Se a reforma ministerial era necessária para melhorar a qualidade do ministério - e esse é um ponto em que existe praticamente unanimidade -, o presidente Lula não poderia deixar de fazê-la. No entanto, a maneira como estava sendo encaminhada a negociação da reforma ministerial fez com que as soluções que estavam sendo discutidas não levassem em consideração a qualidade técnica dos eventuais escolhidos, mas apenas os interesses políticos dos partidos.
Não fosse assim, não haveria espaço para que Severino tentasse impor um protegido completamente desqualificado para o cargo de ministro das Comunicações. E nem haveria político cogitado ao mesmo tempo para ministérios totalmente diferentes, como foi o caso da senadora Roseana Sarney, sondada tanto para a Coordenação Política como para o Ministério das Cidades, Integração Social e até mesmo Planejamento. O que demonstra que o importante para o governo não era encontrar um bom nome para esses ministérios, mas um lugar no governo para a filha do senador José Sarney, que domina uma parte ponderável do PMDB, partido que passou a ser fundamental para o projeto do governo de reeleição do presidente Lula.
Assim também o ministro da Saúde, Humberto Costa, saiu da frigideira em que o jogaram meses a fio para transformar-se em exemplo de ministro na boca do presidente Lula, que com essa declaração deixou claro que não está interessado em ter ministros competentes, mas apenas em fazer política. Diante da intervenção na saúde da cidade do Rio, Humberto Costa, ganhou relevância política, mas continuou com as mesmas deficiências.
Ontem, mais uma vez o governo adotou a postura de negar integralmente uma proposta sua, enviada ao Congresso por medida provisória, teoricamente tratando de medida urgente. A MP 232, que reajustou a tabela do desconto de Imposto de Renda, atendia a um anseio da opinião pública e fazia parte de uma ação do governo de se aproximar da classe média, soterrada pela alta carga tributária em vigor.
Por uma esperteza dos técnicos da Receita Federal, foi incluído sorrateiramente na medida provisória um aumento da tributação dos profissionais liberais, oficialmente para tornar "mais justa" a cobrança de impostos, na prática para compensar a perda de arrecadação que o reajuste da tabela do imposto de renda provocará.
O governo brigou até o último momento para tentar conseguir apoio de sua base aliada no Congresso, mas não conseguiu nem mesmo o apoio do PT, o partido oficial.
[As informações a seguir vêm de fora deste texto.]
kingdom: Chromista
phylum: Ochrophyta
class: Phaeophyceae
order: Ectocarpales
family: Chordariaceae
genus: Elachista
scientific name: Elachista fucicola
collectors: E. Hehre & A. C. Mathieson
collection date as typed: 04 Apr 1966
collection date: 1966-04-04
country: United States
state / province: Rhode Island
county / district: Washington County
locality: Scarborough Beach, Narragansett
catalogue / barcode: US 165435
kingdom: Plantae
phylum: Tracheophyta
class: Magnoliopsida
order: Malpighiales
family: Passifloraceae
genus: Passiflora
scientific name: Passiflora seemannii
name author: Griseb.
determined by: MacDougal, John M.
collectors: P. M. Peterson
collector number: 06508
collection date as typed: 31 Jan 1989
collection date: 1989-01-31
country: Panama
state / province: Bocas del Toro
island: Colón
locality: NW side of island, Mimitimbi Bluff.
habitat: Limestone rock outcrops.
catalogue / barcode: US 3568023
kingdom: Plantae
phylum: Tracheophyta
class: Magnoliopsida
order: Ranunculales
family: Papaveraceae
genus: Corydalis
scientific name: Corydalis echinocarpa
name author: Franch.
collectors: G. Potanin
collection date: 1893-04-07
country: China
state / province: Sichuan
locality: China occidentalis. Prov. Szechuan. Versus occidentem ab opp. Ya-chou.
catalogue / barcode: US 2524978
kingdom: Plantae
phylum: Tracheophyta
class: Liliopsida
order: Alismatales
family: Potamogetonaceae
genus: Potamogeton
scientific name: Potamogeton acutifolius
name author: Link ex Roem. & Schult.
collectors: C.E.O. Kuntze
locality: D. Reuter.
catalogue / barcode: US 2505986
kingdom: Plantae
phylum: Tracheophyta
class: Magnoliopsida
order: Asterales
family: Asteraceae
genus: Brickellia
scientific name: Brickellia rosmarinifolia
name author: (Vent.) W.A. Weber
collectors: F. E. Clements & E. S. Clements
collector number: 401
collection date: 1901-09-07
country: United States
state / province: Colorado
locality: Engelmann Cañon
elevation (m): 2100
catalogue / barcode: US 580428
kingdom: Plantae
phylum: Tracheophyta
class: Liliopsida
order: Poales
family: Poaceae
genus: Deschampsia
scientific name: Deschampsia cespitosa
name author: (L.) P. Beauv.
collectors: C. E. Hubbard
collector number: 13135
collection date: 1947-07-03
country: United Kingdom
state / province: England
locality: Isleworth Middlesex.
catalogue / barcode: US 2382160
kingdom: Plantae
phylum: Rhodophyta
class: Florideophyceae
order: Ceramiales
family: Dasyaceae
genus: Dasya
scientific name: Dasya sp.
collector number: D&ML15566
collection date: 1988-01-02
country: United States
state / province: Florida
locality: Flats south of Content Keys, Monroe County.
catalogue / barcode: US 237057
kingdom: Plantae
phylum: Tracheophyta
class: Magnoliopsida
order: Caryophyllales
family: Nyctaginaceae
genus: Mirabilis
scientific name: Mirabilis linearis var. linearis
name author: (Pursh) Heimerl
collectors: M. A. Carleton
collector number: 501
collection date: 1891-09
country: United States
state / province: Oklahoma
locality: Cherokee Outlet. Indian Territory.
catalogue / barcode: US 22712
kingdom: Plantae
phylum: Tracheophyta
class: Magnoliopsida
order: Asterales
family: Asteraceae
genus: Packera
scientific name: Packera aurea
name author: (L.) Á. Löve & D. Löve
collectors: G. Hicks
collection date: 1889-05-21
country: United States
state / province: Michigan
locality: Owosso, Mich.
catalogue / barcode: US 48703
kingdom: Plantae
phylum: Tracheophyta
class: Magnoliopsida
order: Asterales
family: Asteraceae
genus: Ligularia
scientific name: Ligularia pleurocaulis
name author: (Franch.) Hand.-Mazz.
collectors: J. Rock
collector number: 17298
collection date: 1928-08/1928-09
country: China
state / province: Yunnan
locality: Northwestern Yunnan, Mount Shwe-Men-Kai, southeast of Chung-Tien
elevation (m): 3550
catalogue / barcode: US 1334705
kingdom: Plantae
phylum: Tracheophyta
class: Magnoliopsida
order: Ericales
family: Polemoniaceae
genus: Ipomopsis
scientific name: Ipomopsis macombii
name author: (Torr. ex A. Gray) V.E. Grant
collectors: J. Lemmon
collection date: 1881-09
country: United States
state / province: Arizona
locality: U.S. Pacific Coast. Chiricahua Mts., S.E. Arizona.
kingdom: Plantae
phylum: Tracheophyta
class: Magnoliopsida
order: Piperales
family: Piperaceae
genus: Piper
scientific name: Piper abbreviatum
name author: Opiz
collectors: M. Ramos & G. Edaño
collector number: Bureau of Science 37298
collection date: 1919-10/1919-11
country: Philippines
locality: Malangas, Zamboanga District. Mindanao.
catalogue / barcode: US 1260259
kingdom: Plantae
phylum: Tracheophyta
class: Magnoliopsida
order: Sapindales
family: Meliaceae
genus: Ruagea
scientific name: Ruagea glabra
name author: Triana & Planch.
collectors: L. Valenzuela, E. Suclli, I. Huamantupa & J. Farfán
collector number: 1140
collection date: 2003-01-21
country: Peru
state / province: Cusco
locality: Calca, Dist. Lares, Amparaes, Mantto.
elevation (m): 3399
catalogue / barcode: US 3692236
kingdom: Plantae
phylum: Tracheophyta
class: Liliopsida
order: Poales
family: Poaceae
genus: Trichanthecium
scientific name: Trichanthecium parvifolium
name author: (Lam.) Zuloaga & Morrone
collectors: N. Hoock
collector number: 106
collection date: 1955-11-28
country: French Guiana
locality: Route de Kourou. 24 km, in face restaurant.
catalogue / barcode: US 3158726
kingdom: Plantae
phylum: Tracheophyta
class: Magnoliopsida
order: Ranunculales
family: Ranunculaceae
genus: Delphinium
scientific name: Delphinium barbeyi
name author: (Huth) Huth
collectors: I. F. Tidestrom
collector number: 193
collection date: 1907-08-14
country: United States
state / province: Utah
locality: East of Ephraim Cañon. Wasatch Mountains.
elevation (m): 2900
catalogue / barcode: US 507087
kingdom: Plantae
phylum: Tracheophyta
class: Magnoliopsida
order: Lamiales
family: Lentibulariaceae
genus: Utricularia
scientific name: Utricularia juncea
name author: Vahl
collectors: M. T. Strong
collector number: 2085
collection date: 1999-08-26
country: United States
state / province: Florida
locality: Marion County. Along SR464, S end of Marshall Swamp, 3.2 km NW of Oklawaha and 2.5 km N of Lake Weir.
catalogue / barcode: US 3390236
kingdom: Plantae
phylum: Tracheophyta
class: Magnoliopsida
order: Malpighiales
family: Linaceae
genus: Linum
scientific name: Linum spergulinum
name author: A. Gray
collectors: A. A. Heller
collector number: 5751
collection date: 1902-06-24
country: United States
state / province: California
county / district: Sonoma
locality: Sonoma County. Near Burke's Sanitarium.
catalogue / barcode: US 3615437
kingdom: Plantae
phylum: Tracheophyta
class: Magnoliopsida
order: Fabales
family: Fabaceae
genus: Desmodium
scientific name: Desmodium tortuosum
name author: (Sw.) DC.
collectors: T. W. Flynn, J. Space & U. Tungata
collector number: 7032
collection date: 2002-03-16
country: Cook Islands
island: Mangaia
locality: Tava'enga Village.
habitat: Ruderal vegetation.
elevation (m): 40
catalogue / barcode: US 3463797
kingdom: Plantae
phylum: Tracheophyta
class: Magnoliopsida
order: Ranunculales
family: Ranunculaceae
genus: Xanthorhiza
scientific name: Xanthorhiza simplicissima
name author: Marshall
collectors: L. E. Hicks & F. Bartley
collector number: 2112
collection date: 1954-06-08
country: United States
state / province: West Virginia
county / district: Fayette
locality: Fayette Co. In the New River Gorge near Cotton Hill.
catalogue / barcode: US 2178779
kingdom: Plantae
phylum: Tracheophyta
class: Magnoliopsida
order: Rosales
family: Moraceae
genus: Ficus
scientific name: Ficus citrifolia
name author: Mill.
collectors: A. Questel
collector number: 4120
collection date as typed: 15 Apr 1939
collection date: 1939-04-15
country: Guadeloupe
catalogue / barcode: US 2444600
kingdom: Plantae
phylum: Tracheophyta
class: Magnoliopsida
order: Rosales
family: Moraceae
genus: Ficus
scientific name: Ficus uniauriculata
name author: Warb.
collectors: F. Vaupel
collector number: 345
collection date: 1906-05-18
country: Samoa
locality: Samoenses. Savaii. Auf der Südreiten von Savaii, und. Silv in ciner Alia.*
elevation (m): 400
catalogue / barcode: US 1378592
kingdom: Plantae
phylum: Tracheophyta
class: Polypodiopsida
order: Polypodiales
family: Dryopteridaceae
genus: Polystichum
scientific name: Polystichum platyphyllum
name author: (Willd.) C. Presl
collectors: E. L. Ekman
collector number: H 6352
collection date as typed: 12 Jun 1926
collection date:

O aumento da carga tributária é uma medida tão impopular que o governo foi obrigado a "ceder à pressão da opinião pública", como ressalvou um eufórico presidente da Câmara, Severino Cavalcanti, e desistiu de aprová-lo. Se já irritara a classe média e os profissionais liberais com a tentativa de aumentar a cobrança de impostos, o governo agora irrita mais ainda ao colocar em perigo o reajuste da tabela do Imposto de Renda, que já estava em vigor.